*Instructions for the task*:
Please write out all the data exactly as shown.

-- Material for this exercise follows --

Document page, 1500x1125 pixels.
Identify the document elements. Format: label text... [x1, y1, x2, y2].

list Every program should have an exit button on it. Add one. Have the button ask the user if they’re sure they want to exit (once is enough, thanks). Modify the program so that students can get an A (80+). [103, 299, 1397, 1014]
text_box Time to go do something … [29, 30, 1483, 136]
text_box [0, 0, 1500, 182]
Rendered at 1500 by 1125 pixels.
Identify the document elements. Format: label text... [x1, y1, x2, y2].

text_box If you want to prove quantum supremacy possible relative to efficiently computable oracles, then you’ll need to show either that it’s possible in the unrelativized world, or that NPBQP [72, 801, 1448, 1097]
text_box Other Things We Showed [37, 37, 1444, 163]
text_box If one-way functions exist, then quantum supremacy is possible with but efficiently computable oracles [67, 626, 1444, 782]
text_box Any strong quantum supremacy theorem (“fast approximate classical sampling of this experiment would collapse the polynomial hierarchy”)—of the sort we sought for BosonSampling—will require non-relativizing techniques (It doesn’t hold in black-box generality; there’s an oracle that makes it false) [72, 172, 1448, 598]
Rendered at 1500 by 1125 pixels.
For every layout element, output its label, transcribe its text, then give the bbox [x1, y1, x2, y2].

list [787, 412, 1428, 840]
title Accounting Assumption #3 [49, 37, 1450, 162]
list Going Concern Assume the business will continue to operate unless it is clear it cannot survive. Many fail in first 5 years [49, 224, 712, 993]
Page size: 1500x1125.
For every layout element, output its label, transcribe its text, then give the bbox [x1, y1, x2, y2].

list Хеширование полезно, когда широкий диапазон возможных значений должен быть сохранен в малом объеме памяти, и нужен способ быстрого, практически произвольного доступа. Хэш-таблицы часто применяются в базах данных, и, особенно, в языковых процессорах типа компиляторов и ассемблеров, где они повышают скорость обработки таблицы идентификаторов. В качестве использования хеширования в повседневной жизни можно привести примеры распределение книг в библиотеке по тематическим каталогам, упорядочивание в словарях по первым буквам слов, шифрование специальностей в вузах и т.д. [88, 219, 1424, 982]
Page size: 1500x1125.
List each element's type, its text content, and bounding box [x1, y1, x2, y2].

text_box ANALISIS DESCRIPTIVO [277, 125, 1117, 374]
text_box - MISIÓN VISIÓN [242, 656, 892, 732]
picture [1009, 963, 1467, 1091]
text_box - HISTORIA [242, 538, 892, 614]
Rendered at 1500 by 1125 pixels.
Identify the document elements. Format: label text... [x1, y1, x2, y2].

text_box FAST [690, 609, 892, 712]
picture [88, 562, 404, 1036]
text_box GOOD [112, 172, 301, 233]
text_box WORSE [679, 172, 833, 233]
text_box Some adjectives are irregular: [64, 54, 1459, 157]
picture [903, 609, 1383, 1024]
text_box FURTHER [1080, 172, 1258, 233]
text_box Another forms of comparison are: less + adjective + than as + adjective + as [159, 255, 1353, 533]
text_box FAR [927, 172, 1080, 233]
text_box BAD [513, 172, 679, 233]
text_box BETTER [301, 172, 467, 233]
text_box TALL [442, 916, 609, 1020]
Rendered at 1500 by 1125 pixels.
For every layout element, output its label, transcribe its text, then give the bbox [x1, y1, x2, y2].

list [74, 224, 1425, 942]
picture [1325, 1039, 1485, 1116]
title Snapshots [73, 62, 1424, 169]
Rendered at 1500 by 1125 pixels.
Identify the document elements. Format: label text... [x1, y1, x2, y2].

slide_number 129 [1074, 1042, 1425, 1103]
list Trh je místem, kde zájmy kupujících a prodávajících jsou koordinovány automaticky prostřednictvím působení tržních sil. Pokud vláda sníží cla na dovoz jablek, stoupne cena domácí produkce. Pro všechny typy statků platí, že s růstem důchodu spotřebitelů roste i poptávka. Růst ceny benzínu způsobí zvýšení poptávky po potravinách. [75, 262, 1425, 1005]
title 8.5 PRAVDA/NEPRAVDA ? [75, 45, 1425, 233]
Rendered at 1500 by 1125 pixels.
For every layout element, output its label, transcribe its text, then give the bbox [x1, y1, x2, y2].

-- Material for this exercise concluded --

*Response for this exercise*:
Document page, 1500x1125 pixels.
Identify the document elements. Format: label text... [x1, y1, x2, y2].

list Every program should have an exit button on it. Add one. Have the button ask the user if they’re sure they want to exit (once is enough, thanks). Modify the program so that students can get an A (80+). [103, 299, 1397, 1014]
text_box Time to go do something … [29, 30, 1483, 136]
text_box [0, 0, 1500, 182]
Rendered at 1500 by 1125 pixels.
Identify the document elements. Format: label text... [x1, y1, x2, y2].

text_box If you want to prove quantum supremacy possible relative to efficiently computable oracles, then you’ll need to show either that it’s possible in the unrelativized world, or that NPBQP [72, 801, 1448, 1097]
text_box Other Things We Showed [37, 37, 1444, 163]
text_box If one-way functions exist, then quantum supremacy is possible with but efficiently computable oracles [67, 626, 1444, 782]
text_box Any strong quantum supremacy theorem (“fast approximate classical sampling of this experiment would collapse the polynomial hierarchy”)—of the sort we sought for BosonSampling—will require non-relativizing techniques (It doesn’t hold in black-box generality; there’s an oracle that makes it false) [72, 172, 1448, 598]
Rendered at 1500 by 1125 pixels.
For every layout element, output its label, transcribe its text, then give the bbox [x1, y1, x2, y2].

list [787, 412, 1428, 840]
title Accounting Assumption #3 [49, 37, 1450, 162]
list Going Concern Assume the business will continue to operate unless it is clear it cannot survive. Many fail in first 5 years [49, 224, 712, 993]
Page size: 1500x1125.
For every layout element, output its label, transcribe its text, then give the bbox [x1, y1, x2, y2].

list Хеширование полезно, когда широкий диапазон возможных значений должен быть сохранен в малом объеме памяти, и нужен способ быстрого, практически произвольного доступа. Хэш-таблицы часто применяются в базах данных, и, особенно, в языковых процессорах типа компиляторов и ассемблеров, где они повышают скорость обработки таблицы идентификаторов. В качестве использования хеширования в повседневной жизни можно привести примеры распределение книг в библиотеке по тематическим каталогам, упорядочивание в словарях по первым буквам слов, шифрование специальностей в вузах и т.д. [88, 219, 1424, 982]
Page size: 1500x1125.
List each element's type, its text content, and bounding box [x1, y1, x2, y2].

text_box ANALISIS DESCRIPTIVO [277, 125, 1117, 374]
text_box - MISIÓN VISIÓN [242, 656, 892, 732]
picture [1009, 963, 1467, 1091]
text_box - HISTORIA [242, 538, 892, 614]
Rendered at 1500 by 1125 pixels.
Identify the document elements. Format: label text... [x1, y1, x2, y2].

text_box FAST [690, 609, 892, 712]
picture [88, 562, 404, 1036]
text_box GOOD [112, 172, 301, 233]
text_box WORSE [679, 172, 833, 233]
text_box Some adjectives are irregular: [64, 54, 1459, 157]
picture [903, 609, 1383, 1024]
text_box FURTHER [1080, 172, 1258, 233]
text_box Another forms of comparison are: less + adjective + than as + adjective + as [159, 255, 1353, 533]
text_box FAR [927, 172, 1080, 233]
text_box BAD [513, 172, 679, 233]
text_box BETTER [301, 172, 467, 233]
text_box TALL [442, 916, 609, 1020]
Rendered at 1500 by 1125 pixels.
For every layout element, output its label, transcribe its text, then give the bbox [x1, y1, x2, y2].

list [74, 224, 1425, 942]
picture [1325, 1039, 1485, 1116]
title Snapshots [73, 62, 1424, 169]
Rendered at 1500 by 1125 pixels.
Identify the document elements. Format: label text... [x1, y1, x2, y2].

slide_number 129 [1074, 1042, 1425, 1103]
list Trh je místem, kde zájmy kupujících a prodávajících jsou koordinovány automaticky prostřednictvím působení tržních sil. Pokud vláda sníží cla na dovoz jablek, stoupne cena domácí produkce. Pro všechny typy statků platí, že s růstem důchodu spotřebitelů roste i poptávka. Růst ceny benzínu způsobí zvýšení poptávky po potravinách. [75, 262, 1425, 1005]
title 8.5 PRAVDA/NEPRAVDA ? [75, 45, 1425, 233]
Rendered at 1500 by 1125 pixels.
For every layout element, output its label, transcribe its text, then give the bbox [x1, y1, x2, y2].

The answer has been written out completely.